Meta AI researchers created No Language Left Behind (NLLB), an effort to develop high-quality machine translation capabilities for most of the world’s languages.

Many of the languages, such as Kamba and Lao, were very little supported or not supported at all by even the best existing translation tools today.

Fewer than 25 African languages are currently supported by widely used translation tools, according to the group. NLLB-200 supports 55 African languages.

Researchers believes NLLB will support more than 25 billion translations served every day on Facebook News Feed, Instagram, and our other platforms.

Modeling techniques and learnings from the NLLB research also are being applied to translation systems used by Wikipedia editors.

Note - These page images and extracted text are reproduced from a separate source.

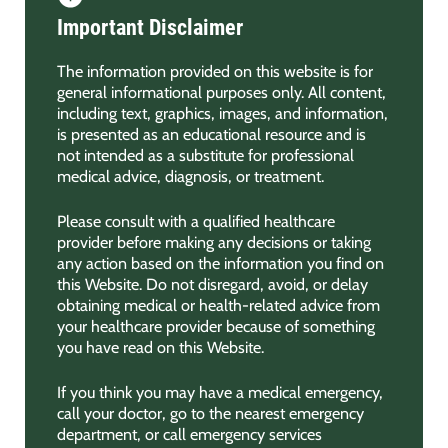
Important Disclaimer
The information provided on this website is for
general informational purposes only. All content,
including text, graphics, images, and information,
is presented as an educational resource and is
not intended as a substitute for professional
medical advice, diagnosis, or treatment.
Please consult with a qualified healthcare
provider before making any decisions or taking
any action based on the information you find on
this Website. Do not disregard, avoid, or delay
obtaining medical or health-related advice from
your healthcare provider because of something
you have read on this Website.
If you think you may have a medical emergency,
call your doctor, go to the nearest emergency
department, or call emergency services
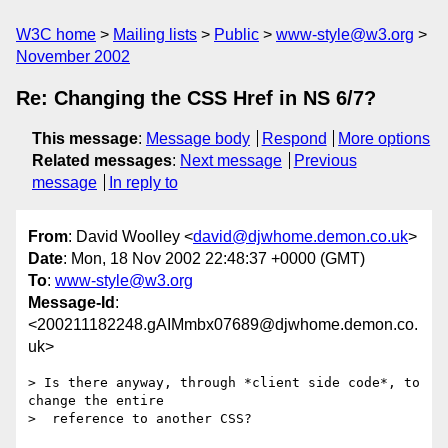
W3C home
Mailing lists
Public
www-style@w3.org
November 2002
Re: Changing the CSS Href in NS 6/7?
This message
:
Message body
Respond
More options
Related messages
:
Next message
Previous
message
In reply to
From
: David Woolley <
david@djwhome.demon.co.uk
>
Date
: Mon, 18 Nov 2002 22:48:37 +0000 (GMT)
To
:
www-style@w3.org
Message-Id
:
<200211182248.gAIMmbx07689@djwhome.demon.co.
uk>
> Is there anyway, through *client side code*, to 
change the entire

>  reference to another CSS?
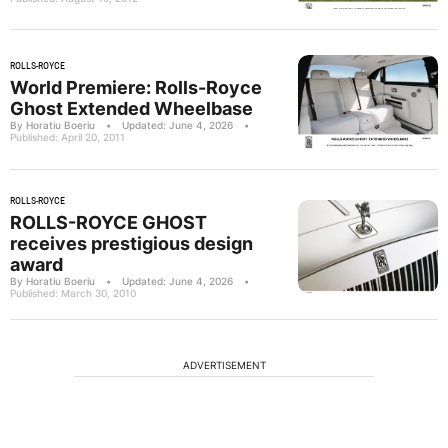
ROLLS-ROYCE
World Premiere: Rolls-Royce
Ghost Extended Wheelbase
By Horatiu Boeriu
•
Updated: June 4, 2026
•
Published: April 20, 2011
ROLLS-ROYCE
ROLLS-ROYCE GHOST
receives prestigious design
award
By Horatiu Boeriu
•
Updated: June 4, 2026
•
Published: March 30, 2010
ADVERTISEMENT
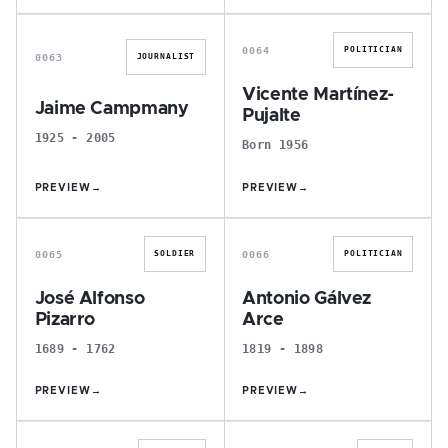
J
V
0064
POLITICIAN
0063
JOURNALIST
Vicente Martínez-
Jaime Campmany
Pujalte
1925 - 2005
Born 1956
PREVIEW
→
PREVIEW
→
J
A
0065
0066
SOLDIER
POLITICIAN
José Alfonso
Antonio Gálvez
Pizarro
Arce
1689 - 1762
1819 - 1898
PREVIEW
→
PREVIEW
→
J
J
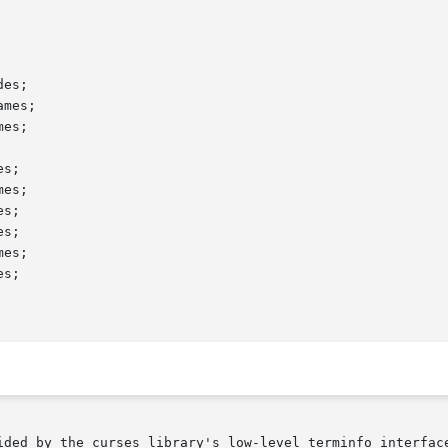
es;

mes;

es;

s;

es;

s;

s;

es;

s;

ided by the curses library's low-level terminfo interface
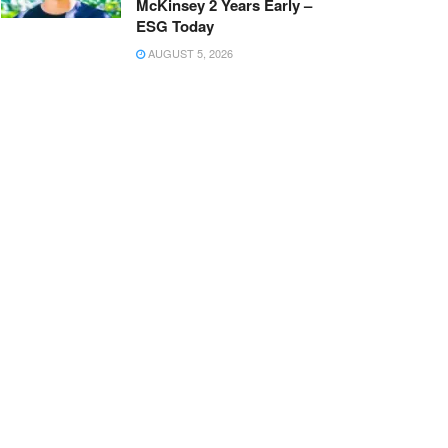
McKinsey 2 Years Early –
ESG Today
AUGUST 5, 2026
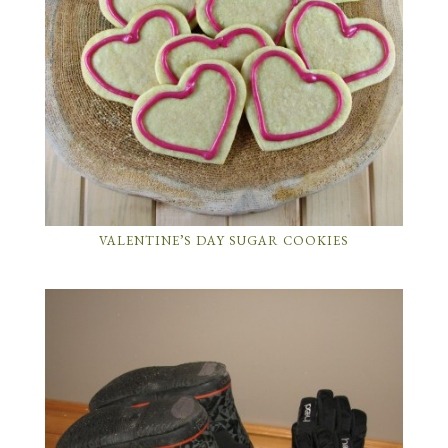
VALENTINE’S DAY SUGAR COOKIES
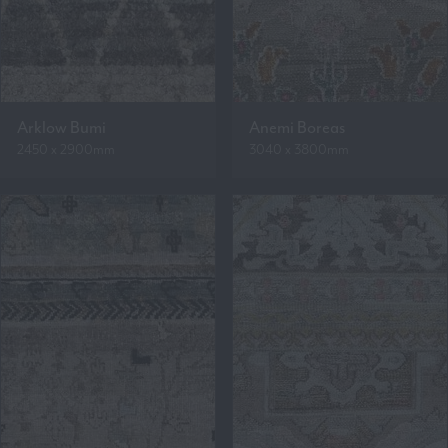
Arklow Bumi
Anemi Boreas
2450 x 2900mm
3040 x 3800mm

Meta partnered with the Wikimedia Foundation -- the nonprofit organization that hosts Wikipedia and other free knowledge projects -- to help improve translation systems on Wikipedia.

Wikipedia versions exist in more than 300 languages, but most have far fewer articles than the 6 million available in English.

For example, there are around 3,260 Wikipedia articles in Lingala, a language spoken by 45 million people in the Democratic Republic of the Congo, Republic of the Congo, Central African Republic, and South Sudan. Contrast that with a language like Swedish, which has 10 million speakers in Sweden and Finland and more than 2.5 million articles.

Wikipedia editors are now using the technology behind NLLB-200 to translate articles in more than 20 low-resource languages, including 10 that previously were not supported by any machine translation tools on the platform.